Sayangnya, Nyi Babadan meninggal dunia lebih dulu tanpa memberikan keturunan kepada Sunan Gunung Jati.
2. Nyi Mas Kawunganten
Istri kedua Sunan Gunung Jati merupakan putri Ki Gedeng Kawunganten yang berasal dari Banten.
Nyi Mas Kawunganten kemudian diboyong Sunan Gunung Jati hingga akhirnya melahirkan 2 orang anak, Ratu Winaon dan Pangeran Sabakingkin,
Kelak, anak perempuan Sunan Gunung Jati akan menikah dengan Pangeran Atas-Angin dan sang putra akan menjadi Sultan Banten dengan gelar Sultan Hasanuddin.
3. Ong Tien
Istri Sunan Gunung Jati yang cukup terkenal yakni Ong Tie Nio yang diberi gelar Nyi as Rara Sumanding.

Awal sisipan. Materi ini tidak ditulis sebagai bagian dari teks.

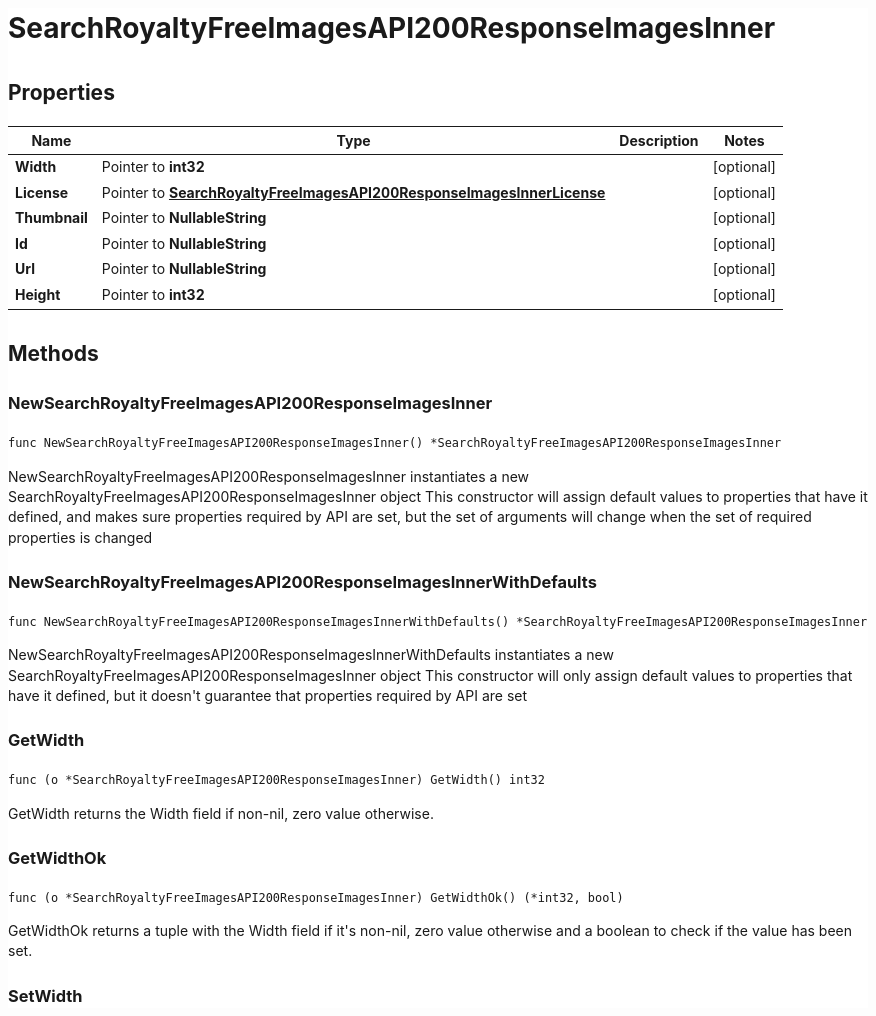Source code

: # SearchRoyaltyFreeImagesAPI200ResponseImagesInner

## Properties

Name | Type | Description | Notes
------------ | ------------- | ------------- | -------------
**Width** | Pointer to **int32** |  | [optional] 
**License** | Pointer to [**SearchRoyaltyFreeImagesAPI200ResponseImagesInnerLicense**](SearchRoyaltyFreeImagesAPI200ResponseImagesInnerLicense.md) |  | [optional] 
**Thumbnail** | Pointer to **NullableString** |  | [optional] 
**Id** | Pointer to **NullableString** |  | [optional] 
**Url** | Pointer to **NullableString** |  | [optional] 
**Height** | Pointer to **int32** |  | [optional] 

## Methods

### NewSearchRoyaltyFreeImagesAPI200ResponseImagesInner

`func NewSearchRoyaltyFreeImagesAPI200ResponseImagesInner() *SearchRoyaltyFreeImagesAPI200ResponseImagesInner`

NewSearchRoyaltyFreeImagesAPI200ResponseImagesInner instantiates a new SearchRoyaltyFreeImagesAPI200ResponseImagesInner object
This constructor will assign default values to properties that have it defined,
and makes sure properties required by API are set, but the set of arguments
will change when the set of required properties is changed

### NewSearchRoyaltyFreeImagesAPI200ResponseImagesInnerWithDefaults

`func NewSearchRoyaltyFreeImagesAPI200ResponseImagesInnerWithDefaults() *SearchRoyaltyFreeImagesAPI200ResponseImagesInner`

NewSearchRoyaltyFreeImagesAPI200ResponseImagesInnerWithDefaults instantiates a new SearchRoyaltyFreeImagesAPI200ResponseImagesInner object
This constructor will only assign default values to properties that have it defined,
but it doesn't guarantee that properties required by API are set

### GetWidth

`func (o *SearchRoyaltyFreeImagesAPI200ResponseImagesInner) GetWidth() int32`

GetWidth returns the Width field if non-nil, zero value otherwise.

### GetWidthOk

`func (o *SearchRoyaltyFreeImagesAPI200ResponseImagesInner) GetWidthOk() (*int32, bool)`

GetWidthOk returns a tuple with the Width field if it's non-nil, zero value otherwise
and a boolean to check if the value has been set.

### SetWidth
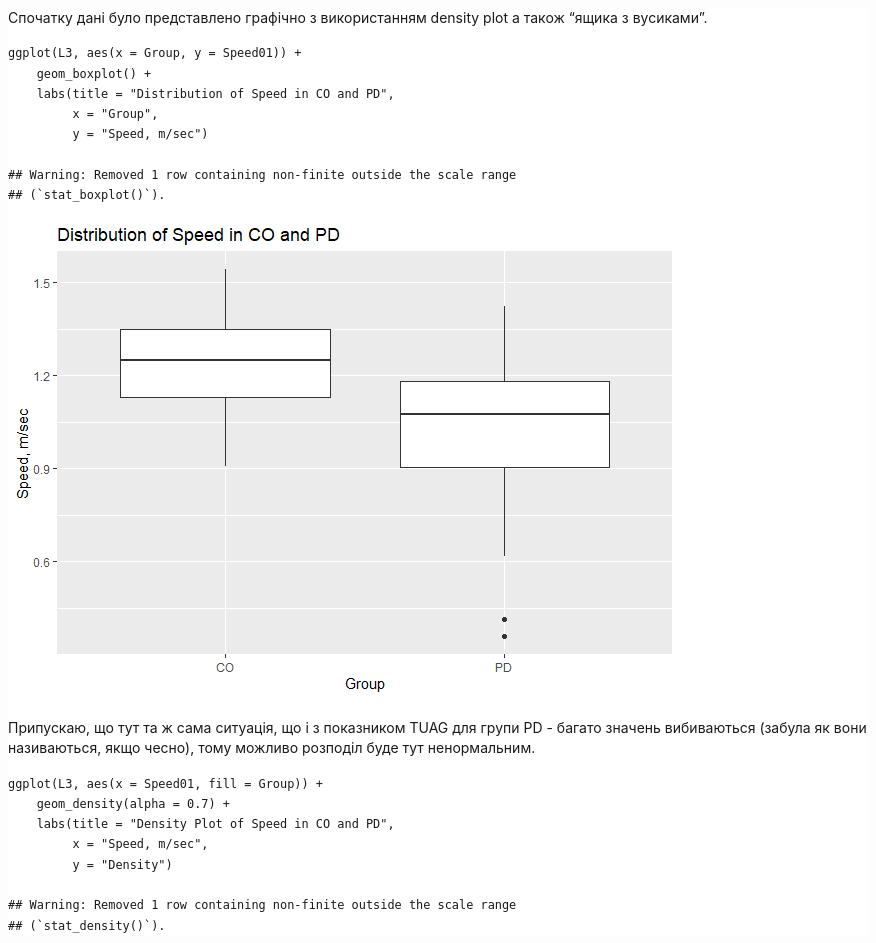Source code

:Спочатку дані було представлено графічно з використанням density plot а
також “ящика з вусиками”.

    ggplot(L3, aes(x = Group, y = Speed01)) +
        geom_boxplot() +
        labs(title = "Distribution of Speed in CO and PD",
             x = "Group",
             y = "Speed, m/sec")

    ## Warning: Removed 1 row containing non-finite outside the scale range
    ## (`stat_boxplot()`).

![](ustymenko_stat_R_files/figure-markdown_strict/unnamed-chunk-80-1.png)

Припускаю, що тут та ж сама ситуація, що і з показником TUAG для групи
PD - багато значень вибиваються (забула як вони називаються, якщо
чесно), тому можливо розподіл буде тут ненормальним.

    ggplot(L3, aes(x = Speed01, fill = Group)) +
        geom_density(alpha = 0.7) +
        labs(title = "Density Plot of Speed in CO and PD",
             x = "Speed, m/sec",
             y = "Density")

    ## Warning: Removed 1 row containing non-finite outside the scale range
    ## (`stat_density()`).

Menurut Agus Sunyoto dalam buku Atlas Walisongo, Ong Tien merupakan putri kaisar Cina dari Dinasti Ming.
Dan menurut sumber lain, keduanya bertemu saat Sunan Gunung Jati melawat ke Tiongkok.
Hanya saja banyak yang menyakini pernikahan tersebut adalah salah satu cara Sunan Gunung Jati menjaga hubungan baik sekaligus berdakwah di kalangan masyarakat Tiongkok.
Ong Tien memiliki julukan sebagai Putri Petis karena kemegarannya akan makanan berbahan dasar udan dan ikan ini.
Sayangnya, Ong Tien meninggal dunia tak lama setelah kematian putranya yang masih bayi.